** Records for the exercise follows **
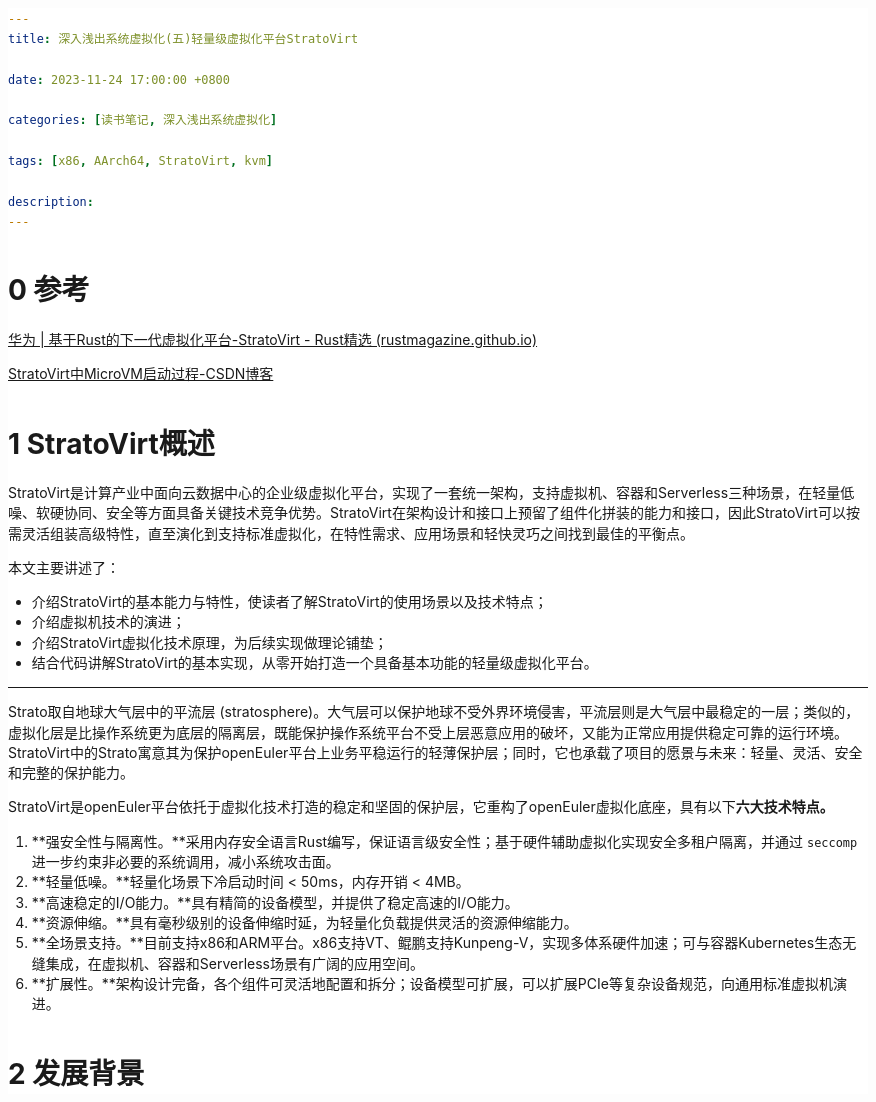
 ```yaml
---
title: 深入浅出系统虚拟化(五)轻量级虚拟化平台StratoVirt

date: 2023-11-24 17:00:00 +0800

categories: [读书笔记, 深入浅出系统虚拟化]

tags: [x86, AArch64, StratoVirt, kvm]

description: 
---
```


# 0 参考

 [华为 | 基于Rust的下一代虚拟化平台-StratoVirt - Rust精选 (rustmagazine.github.io)](https://rustmagazine.github.io/rust_magazine_2021/chapter_3/hw_rust_stratovirt.html)

[StratoVirt中MicroVM启动过程-CSDN博客](https://blog.csdn.net/u012520854/article/details/125158629)



# 1 StratoVirt概述

StratoVirt是计算产业中面向云数据中心的企业级虚拟化平台，实现了一套统一架构，支持虚拟机、容器和Serverless三种场景，在轻量低噪、软硬协同、安全等方面具备关键技术竞争优势。StratoVirt在架构设计和接口上预留了组件化拼装的能力和接口，因此StratoVirt可以按需灵活组装高级特性，直至演化到支持标准虚拟化，在特性需求、应用场景和轻快灵巧之间找到最佳的平衡点。

本文主要讲述了：

* 介绍StratoVirt的基本能力与特性，使读者了解StratoVirt的使用场景以及技术特点；
* 介绍虚拟机技术的演进；
* 介绍StratoVirt虚拟化技术原理，为后续实现做理论铺垫；
* 结合代码讲解StratoVirt的基本实现，从零开始打造一个具备基本功能的轻量级虚拟化平台。

---

Strato取自地球大气层中的平流层 (stratosphere)。大气层可以保护地球不受外界环境侵害，平流层则是大气层中最稳定的一层；类似的，虚拟化层是比操作系统更为底层的隔离层，既能保护操作系统平台不受上层恶意应用的破坏，又能为正常应用提供稳定可靠的运行环境。StratoVirt中的Strato寓意其为保护openEuler平台上业务平稳运行的轻薄保护层；同时，它也承载了项目的愿景与未来：轻量、灵活、安全和完整的保护能力。

StratoVirt是openEuler平台依托于虚拟化技术打造的稳定和坚固的保护层，它重构了openEuler虚拟化底座，具有以下**六大技术特点。**

1. **强安全性与隔离性。**采用内存安全语言Rust编写，保证语言级安全性；基于硬件辅助虚拟化实现安全多租户隔离，并通过 `seccomp` 进一步约束非必要的系统调用，减小系统攻击面。
2. **轻量低噪。**轻量化场景下冷启动时间 < 50ms，内存开销 < 4MB。
3. **高速稳定的I/O能力。**具有精简的设备模型，并提供了稳定高速的I/O能力。
4. **资源伸缩。**具有毫秒级别的设备伸缩时延，为轻量化负载提供灵活的资源伸缩能力。
5. **全场景支持。**目前支持x86和ARM平台。x86支持VT、鲲鹏支持Kunpeng-V，实现多体系硬件加速；可与容器Kubernetes生态无缝集成，在虚拟机、容器和Serverless场景有广阔的应用空间。
6. **扩展性。**架构设计完备，各个组件可灵活地配置和拆分；设备模型可扩展，可以扩展PCIe等复杂设备规范，向通用标准虚拟机演进。

# 2 发展背景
** End of Records for the exercise **
What to work on.
If a line in the data holds the string "深入浅出系统虚拟化", copy that line.

Exercise solution.
title: 深入浅出系统虚拟化(五)轻量级虚拟化平台StratoVirt
categories: [读书笔记, 深入浅出系统虚拟化]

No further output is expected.